Since Park Regis is an upscale brand and Leisure Inn is a mid-scale extended stay brand, what is the gap that Staywell will try to plug in India?
Rohit Vig: It would be luxury, since we are already present in upscale and midscale. Luxury hotels offer much higher gross operating profit (GOP) margins in the country and better profitability than the economy segment.

Do any of Prince Hotel’s existing brands fit the luxury bill?
Rohit Vig: As Victor said they are going through an exercise to determine which one is going to be the perfect brand for the luxury segment.
Victor Osumi: It could even be a new one because all the existing brands in the Prince Hotels portfolio are used only for the domestic Japanese market right now. We are looking for perfect opportunity to start.

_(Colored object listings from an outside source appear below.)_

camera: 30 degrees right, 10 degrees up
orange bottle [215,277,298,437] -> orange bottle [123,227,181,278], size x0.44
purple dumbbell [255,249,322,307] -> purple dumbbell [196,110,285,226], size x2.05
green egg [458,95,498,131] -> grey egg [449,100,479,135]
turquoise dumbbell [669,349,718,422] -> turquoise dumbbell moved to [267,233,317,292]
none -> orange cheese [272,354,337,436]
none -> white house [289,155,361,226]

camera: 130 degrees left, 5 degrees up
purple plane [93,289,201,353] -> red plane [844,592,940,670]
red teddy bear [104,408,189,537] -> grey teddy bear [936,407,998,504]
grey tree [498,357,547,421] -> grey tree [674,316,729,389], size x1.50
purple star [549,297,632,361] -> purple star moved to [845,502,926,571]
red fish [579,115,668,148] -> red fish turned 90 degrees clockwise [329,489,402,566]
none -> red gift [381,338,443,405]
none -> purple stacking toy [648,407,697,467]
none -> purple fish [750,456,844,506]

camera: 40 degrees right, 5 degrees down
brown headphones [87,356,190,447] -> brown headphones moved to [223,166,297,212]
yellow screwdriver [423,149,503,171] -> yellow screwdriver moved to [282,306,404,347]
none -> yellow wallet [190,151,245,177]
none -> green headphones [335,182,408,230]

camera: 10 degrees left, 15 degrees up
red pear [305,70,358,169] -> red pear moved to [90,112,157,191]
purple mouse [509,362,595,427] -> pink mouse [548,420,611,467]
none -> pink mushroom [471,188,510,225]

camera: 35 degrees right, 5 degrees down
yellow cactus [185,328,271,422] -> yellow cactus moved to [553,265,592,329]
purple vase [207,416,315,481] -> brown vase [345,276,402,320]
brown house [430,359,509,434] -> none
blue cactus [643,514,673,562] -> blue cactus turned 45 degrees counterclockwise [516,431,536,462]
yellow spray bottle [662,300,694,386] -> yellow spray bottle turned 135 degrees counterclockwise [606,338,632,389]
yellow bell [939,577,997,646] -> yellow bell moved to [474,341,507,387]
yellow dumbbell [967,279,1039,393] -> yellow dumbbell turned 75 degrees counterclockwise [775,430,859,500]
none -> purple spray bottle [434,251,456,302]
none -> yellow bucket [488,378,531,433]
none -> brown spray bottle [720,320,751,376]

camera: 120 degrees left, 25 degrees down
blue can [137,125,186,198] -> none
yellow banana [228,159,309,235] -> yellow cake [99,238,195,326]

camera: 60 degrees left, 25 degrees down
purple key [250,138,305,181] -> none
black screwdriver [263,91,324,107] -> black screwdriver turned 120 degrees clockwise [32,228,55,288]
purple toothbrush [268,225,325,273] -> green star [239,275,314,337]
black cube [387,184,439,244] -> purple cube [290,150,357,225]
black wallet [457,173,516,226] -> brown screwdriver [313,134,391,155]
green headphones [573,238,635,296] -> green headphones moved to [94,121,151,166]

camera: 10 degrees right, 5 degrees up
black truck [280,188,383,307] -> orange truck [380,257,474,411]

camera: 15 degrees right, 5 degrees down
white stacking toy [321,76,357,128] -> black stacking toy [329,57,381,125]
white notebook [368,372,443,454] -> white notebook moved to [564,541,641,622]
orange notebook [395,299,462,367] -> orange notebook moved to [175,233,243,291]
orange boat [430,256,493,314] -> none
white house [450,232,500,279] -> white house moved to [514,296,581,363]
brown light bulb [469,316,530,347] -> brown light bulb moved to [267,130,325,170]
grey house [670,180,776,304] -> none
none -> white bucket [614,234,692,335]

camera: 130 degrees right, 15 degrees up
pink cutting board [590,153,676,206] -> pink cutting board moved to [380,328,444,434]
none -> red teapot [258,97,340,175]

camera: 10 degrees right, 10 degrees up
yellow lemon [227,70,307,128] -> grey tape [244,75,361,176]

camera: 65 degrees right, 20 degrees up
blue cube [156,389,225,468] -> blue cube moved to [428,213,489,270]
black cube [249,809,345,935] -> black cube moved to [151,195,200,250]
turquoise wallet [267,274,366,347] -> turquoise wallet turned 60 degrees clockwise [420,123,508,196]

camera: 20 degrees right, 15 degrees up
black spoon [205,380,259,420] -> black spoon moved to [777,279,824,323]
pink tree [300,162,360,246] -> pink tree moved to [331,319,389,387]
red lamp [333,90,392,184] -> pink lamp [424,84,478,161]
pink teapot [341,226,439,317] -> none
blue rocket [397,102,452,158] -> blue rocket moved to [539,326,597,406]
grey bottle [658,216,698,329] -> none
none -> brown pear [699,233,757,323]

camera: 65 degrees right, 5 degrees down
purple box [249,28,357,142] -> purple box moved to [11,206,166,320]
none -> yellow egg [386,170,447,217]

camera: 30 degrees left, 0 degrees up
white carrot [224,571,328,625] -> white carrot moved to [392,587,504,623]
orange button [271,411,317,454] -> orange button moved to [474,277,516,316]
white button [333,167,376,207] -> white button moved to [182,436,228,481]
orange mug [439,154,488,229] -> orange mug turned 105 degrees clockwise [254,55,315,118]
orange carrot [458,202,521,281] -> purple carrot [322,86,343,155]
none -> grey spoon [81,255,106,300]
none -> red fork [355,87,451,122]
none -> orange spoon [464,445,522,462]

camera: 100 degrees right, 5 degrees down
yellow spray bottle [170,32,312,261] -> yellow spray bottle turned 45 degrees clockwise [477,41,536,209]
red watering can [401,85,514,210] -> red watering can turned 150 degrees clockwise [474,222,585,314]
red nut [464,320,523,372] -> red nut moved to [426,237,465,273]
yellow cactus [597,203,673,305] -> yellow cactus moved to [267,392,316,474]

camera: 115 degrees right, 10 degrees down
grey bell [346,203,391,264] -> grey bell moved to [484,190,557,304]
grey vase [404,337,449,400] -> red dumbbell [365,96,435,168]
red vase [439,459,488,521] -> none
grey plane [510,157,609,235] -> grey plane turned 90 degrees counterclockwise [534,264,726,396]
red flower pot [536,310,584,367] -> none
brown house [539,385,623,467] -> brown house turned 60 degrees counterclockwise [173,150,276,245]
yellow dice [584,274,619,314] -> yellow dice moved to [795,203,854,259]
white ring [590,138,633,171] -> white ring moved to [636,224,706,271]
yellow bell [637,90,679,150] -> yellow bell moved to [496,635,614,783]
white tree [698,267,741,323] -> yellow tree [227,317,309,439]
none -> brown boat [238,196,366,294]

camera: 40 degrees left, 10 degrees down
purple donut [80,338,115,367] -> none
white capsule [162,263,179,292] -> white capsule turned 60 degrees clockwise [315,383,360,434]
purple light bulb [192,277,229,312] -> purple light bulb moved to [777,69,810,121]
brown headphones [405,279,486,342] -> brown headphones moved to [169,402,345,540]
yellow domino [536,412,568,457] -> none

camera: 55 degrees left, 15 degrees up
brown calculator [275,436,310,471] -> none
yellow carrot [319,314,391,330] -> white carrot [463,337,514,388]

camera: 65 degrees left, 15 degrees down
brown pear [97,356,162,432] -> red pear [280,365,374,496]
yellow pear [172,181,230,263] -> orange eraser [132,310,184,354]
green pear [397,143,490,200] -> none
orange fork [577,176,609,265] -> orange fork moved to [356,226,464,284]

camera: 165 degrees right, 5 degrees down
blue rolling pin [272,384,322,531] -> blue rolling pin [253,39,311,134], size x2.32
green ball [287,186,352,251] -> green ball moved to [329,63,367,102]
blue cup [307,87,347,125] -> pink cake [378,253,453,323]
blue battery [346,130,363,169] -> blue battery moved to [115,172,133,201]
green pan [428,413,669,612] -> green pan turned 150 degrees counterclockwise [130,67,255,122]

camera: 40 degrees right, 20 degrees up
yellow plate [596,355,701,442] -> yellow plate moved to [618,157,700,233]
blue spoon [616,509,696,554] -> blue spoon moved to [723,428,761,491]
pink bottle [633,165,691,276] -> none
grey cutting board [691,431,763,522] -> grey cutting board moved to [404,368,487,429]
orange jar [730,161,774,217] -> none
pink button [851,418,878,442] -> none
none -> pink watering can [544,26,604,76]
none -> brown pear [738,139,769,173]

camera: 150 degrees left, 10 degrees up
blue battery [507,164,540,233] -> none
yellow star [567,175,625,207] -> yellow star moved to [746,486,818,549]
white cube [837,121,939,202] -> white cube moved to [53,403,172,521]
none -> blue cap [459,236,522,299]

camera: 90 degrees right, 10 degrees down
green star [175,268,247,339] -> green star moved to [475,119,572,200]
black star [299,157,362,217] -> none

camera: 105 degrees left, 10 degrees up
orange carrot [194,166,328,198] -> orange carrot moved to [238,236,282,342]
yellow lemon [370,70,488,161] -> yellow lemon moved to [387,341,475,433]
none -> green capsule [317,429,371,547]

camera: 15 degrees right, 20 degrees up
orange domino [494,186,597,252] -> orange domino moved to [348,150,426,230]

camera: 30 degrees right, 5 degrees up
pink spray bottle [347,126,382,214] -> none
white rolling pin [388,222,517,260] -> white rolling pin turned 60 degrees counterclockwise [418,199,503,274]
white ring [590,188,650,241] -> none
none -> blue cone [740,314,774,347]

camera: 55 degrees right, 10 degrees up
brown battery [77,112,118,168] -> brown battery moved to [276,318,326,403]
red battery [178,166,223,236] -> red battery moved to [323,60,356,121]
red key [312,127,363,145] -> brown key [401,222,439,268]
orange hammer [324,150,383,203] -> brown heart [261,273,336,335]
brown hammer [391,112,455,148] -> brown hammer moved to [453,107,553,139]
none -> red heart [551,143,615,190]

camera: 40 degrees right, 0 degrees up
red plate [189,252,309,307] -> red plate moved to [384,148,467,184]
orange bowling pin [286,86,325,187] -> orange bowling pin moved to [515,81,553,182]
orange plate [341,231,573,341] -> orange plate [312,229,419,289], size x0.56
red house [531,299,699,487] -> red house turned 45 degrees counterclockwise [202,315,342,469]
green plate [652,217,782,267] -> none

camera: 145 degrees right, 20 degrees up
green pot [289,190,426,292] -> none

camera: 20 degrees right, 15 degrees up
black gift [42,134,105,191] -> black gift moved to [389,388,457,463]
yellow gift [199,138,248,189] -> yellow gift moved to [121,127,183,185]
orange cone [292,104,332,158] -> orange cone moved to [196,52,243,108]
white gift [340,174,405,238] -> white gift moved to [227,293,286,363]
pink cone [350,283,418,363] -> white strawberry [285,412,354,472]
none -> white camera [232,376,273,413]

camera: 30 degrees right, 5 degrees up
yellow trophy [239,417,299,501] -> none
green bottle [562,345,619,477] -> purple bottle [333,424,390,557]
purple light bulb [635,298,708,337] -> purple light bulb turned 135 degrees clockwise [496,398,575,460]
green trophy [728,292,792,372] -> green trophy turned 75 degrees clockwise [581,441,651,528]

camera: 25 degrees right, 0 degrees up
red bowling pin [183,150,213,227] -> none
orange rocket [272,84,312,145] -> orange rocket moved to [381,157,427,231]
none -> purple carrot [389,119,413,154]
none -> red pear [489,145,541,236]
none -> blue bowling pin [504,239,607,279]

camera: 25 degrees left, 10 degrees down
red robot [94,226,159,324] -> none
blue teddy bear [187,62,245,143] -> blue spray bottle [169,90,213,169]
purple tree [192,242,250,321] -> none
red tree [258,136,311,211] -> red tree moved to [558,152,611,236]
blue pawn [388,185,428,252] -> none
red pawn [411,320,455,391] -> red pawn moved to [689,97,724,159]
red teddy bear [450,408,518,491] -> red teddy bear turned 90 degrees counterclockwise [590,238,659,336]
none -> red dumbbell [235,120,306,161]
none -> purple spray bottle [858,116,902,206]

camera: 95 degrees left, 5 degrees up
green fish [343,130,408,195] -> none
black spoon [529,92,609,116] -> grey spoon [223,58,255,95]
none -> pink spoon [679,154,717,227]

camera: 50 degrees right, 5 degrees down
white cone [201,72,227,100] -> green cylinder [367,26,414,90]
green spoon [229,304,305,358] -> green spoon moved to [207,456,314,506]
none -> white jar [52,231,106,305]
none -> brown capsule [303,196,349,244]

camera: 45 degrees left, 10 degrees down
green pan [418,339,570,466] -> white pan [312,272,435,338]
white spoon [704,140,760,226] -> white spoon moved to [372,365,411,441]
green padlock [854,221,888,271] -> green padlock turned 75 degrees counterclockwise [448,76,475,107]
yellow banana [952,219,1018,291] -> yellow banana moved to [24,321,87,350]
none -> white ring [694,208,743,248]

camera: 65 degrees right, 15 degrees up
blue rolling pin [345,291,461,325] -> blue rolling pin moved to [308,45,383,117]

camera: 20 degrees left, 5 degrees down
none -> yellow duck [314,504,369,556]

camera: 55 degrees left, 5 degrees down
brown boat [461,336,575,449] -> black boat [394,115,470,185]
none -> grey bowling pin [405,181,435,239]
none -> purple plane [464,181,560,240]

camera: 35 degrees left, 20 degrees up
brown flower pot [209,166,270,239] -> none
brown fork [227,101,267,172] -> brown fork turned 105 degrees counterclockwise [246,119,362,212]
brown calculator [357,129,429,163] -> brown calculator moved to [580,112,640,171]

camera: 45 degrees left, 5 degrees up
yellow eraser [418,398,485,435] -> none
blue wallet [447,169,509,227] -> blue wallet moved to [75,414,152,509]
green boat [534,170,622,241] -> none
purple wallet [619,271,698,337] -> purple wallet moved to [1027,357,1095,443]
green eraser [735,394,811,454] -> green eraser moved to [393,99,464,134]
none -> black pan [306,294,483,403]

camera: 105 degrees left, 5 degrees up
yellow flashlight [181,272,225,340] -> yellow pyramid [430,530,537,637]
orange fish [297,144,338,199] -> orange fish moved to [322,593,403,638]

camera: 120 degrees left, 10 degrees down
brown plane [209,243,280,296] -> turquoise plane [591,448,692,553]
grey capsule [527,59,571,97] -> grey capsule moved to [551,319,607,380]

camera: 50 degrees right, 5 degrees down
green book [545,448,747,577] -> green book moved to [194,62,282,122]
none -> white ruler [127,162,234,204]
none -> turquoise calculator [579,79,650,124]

How have the government policies affected the hospitality business?
Rohit Vig: The growth of the domestic middle class as well as the spending of our economy is definitely going to increase over the next couple of years especially with all the initiatives, like visa on arrival, which our Prime Minister, Narendra Modi has undertaken. If you look at the global tourism spend, we get only 0.8% share. In my opinion, if the infrastructure development in our country improves along with quality of accommodation, especially in the luxury segment, we can double that 0.8% global spend; in fact, we won’t have enough rooms!

What are the yardsticks for judging profitability in the business? Do you see your room rates stabilising?
Rohit Vig: RevPAR is the way of the future. Gone are those days when you actually look at average room rate and occupancy. Now you need to look at RevPAR to understand if the business is on a growth stage. Our occupancy levels from 2016 to 2017 and our budget for 2018 have all gone up. So, the RevPAR growth definitely is moving upwards and average room rates are also stabilising.

Staywell in India has always had management relationships, but is now considering getting into the franchise and maybe even the lease model. Is that correct?
Rohit Vig: Besides five properties, we already have franchise agreements with other hotels. Take the instance of Park Regis Jaipur, which is a franchise hotel and has been running very successfully. For 2017, it did the best numbers under a franchise agreement in the last 18 years of operation. We offer franchise very exclusively to owners who understand the hotel business and the value of the brand. We will offer a franchise deal on an exclusive basis with partners, who are experience hoteliers and owners, and who share our vision and can add value to the brand.

Are you confident that the franchisee model will thrive?
Rohit Vig: As long as you have a combination of management and franchise model that comes well together, it will, because of the distribution. However, if you only adopt the franchise model, you might end up diluting your brand.